The Towers of Hanoi in Ruby
http://snippets.dzone.com/posts/show/5618

nsieve for Ruby
http://snippets.dzone.com/posts/show/4635

Ruby Bloom filter library
http://snippets.dzone.com/posts/show/4235

Anonymous said...

Dude, you should come by Montreal on Rails some time. I'm sure we'd have interesting discussions :-)

Rob Britton said...

As a matter of fact, I have gone to it. I really enjoyed it and am hoping to come to the next meeting.

Demon said...

Regular expression is really wonderful to parsing HTML or matching pattern. I use this a lot when i code. Actually when I learn any new langauge, first of all I first try whether it supports regex or not. I feel ezee when I found that.

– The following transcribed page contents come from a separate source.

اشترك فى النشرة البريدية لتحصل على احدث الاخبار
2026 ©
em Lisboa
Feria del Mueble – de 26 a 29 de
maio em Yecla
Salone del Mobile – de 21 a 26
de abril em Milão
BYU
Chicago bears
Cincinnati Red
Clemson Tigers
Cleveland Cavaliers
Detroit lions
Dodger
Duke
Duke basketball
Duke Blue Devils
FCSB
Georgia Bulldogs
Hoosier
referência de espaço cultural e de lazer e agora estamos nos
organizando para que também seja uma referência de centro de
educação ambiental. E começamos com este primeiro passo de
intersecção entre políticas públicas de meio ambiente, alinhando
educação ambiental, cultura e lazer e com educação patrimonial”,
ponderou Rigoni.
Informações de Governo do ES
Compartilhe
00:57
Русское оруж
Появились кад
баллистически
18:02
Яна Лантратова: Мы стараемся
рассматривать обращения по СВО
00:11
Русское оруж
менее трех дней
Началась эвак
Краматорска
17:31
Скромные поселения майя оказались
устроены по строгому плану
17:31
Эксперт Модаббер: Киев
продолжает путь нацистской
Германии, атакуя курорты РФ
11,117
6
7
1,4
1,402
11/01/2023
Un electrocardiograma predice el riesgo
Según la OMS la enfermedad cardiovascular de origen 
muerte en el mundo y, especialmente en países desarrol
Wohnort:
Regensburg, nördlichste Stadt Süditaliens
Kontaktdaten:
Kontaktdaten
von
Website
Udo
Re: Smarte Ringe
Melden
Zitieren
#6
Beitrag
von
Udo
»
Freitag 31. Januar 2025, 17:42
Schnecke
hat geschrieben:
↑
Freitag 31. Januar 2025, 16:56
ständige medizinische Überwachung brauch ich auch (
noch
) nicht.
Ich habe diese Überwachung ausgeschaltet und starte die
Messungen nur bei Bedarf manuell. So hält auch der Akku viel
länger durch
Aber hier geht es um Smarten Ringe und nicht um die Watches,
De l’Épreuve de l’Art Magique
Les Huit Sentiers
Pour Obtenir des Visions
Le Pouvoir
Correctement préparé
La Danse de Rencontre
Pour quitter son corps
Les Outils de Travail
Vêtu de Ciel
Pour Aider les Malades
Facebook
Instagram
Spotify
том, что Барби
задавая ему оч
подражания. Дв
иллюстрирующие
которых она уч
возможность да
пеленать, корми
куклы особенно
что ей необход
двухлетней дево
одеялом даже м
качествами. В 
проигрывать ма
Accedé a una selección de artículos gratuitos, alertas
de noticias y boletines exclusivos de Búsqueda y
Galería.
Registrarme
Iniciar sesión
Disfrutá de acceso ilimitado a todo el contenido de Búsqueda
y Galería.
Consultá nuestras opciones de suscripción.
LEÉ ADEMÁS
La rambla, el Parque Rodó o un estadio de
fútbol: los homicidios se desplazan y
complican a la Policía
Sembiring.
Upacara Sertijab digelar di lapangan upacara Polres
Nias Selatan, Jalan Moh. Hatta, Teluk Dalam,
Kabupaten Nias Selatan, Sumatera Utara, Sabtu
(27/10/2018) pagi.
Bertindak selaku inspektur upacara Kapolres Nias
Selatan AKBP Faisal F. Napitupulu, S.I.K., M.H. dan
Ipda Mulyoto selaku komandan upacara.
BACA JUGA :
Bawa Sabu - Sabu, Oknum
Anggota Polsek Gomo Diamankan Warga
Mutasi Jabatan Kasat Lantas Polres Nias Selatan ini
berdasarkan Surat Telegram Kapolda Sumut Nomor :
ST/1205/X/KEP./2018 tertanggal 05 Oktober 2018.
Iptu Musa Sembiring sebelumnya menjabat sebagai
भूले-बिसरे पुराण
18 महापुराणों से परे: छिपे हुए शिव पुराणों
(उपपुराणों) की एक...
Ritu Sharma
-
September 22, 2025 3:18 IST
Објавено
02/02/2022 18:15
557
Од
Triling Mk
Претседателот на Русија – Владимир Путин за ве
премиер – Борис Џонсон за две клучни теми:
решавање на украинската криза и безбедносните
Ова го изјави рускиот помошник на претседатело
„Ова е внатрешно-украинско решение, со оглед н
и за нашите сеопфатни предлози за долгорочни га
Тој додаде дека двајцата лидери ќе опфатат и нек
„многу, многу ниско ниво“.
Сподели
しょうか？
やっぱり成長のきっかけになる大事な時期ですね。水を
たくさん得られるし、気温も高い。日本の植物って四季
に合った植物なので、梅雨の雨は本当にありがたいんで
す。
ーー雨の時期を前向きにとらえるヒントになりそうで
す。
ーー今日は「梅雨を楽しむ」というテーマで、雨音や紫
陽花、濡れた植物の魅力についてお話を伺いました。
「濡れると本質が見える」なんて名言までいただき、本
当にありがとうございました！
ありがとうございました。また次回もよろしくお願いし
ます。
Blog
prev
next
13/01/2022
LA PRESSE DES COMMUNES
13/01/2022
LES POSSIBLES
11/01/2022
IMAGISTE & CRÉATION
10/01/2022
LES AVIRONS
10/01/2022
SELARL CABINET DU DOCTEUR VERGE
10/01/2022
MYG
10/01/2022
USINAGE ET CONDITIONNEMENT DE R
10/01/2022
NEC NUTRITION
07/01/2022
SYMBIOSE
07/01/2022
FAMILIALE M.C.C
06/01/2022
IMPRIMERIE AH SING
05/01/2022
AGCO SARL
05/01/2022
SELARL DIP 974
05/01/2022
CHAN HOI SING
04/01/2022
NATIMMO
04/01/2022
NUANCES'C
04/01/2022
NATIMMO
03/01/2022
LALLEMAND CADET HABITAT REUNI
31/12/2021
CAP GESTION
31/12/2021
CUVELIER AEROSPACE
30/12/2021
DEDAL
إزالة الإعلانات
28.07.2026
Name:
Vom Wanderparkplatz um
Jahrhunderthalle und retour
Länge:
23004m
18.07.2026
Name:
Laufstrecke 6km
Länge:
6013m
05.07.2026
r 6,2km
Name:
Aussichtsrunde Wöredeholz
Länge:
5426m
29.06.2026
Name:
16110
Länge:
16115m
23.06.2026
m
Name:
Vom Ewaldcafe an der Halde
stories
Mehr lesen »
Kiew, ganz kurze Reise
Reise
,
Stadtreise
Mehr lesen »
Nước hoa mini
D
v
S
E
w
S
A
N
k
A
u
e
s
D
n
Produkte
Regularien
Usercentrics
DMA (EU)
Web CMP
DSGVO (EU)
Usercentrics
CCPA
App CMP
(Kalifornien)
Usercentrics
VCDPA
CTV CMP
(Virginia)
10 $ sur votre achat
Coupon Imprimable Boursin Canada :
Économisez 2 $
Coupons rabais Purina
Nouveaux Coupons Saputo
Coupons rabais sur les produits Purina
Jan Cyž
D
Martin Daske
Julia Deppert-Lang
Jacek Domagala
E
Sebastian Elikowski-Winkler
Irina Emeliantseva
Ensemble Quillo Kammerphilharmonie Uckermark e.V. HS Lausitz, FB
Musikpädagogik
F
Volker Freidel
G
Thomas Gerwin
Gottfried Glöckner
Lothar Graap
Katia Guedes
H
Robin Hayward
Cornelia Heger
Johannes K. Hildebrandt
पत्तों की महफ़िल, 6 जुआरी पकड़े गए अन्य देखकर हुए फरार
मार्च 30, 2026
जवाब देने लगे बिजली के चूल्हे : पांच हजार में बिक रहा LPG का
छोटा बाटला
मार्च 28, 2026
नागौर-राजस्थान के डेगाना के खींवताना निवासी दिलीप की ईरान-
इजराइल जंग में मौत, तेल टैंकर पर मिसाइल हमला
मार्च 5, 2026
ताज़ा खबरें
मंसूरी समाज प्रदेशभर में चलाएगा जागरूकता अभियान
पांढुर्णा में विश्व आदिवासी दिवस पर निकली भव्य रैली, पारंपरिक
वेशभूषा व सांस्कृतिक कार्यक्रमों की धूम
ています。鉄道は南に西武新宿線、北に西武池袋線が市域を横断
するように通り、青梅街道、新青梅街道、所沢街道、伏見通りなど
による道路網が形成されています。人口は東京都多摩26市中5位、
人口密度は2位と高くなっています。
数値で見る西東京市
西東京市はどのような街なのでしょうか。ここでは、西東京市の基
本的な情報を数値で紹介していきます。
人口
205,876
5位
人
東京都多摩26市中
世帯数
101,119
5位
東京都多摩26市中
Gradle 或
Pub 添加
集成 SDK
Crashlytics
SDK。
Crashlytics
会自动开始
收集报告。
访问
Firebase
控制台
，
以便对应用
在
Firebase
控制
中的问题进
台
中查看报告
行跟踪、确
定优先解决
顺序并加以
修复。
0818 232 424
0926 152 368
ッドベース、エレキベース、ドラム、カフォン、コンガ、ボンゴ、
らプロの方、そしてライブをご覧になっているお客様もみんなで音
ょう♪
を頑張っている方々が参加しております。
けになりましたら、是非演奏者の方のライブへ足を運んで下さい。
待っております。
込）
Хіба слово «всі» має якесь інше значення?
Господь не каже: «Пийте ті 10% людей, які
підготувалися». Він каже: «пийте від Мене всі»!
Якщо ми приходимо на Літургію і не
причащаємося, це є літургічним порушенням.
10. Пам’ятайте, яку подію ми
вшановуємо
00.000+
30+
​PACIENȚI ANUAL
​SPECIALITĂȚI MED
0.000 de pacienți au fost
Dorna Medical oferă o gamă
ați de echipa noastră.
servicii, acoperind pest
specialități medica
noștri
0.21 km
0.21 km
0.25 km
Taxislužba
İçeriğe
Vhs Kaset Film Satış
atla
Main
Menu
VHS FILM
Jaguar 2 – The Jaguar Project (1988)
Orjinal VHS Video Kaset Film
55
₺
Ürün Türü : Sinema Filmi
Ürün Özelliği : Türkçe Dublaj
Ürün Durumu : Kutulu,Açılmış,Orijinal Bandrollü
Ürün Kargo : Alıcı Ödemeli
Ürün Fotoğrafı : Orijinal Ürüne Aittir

http://icfun.blogspot.com/2008/04/ruby-regular-expression-handling.html

Here is about ruby regex. This was posted by me when I first learn ruby regex. So it will be helpfull for New coders.

Rob Britton said...

@Wolf: Regexes are great for pattern matching and very simple HTML scanning, however they are not good for parsing HTML in the more general case. Say you have something like this:

<div><div>hello</div>there</div>

A regex cannot properly parse this to fetch the contents of the outer div (at least theoretical regexes, maybe PCREs have some fancy stuff that I don't know about that let them process that string correctly). It will cut off at the first </div> and not include the "there" string. You need to get a more sophisticated parsing system based on grammars instead of regexes - in Ruby you can use things like Hpricot.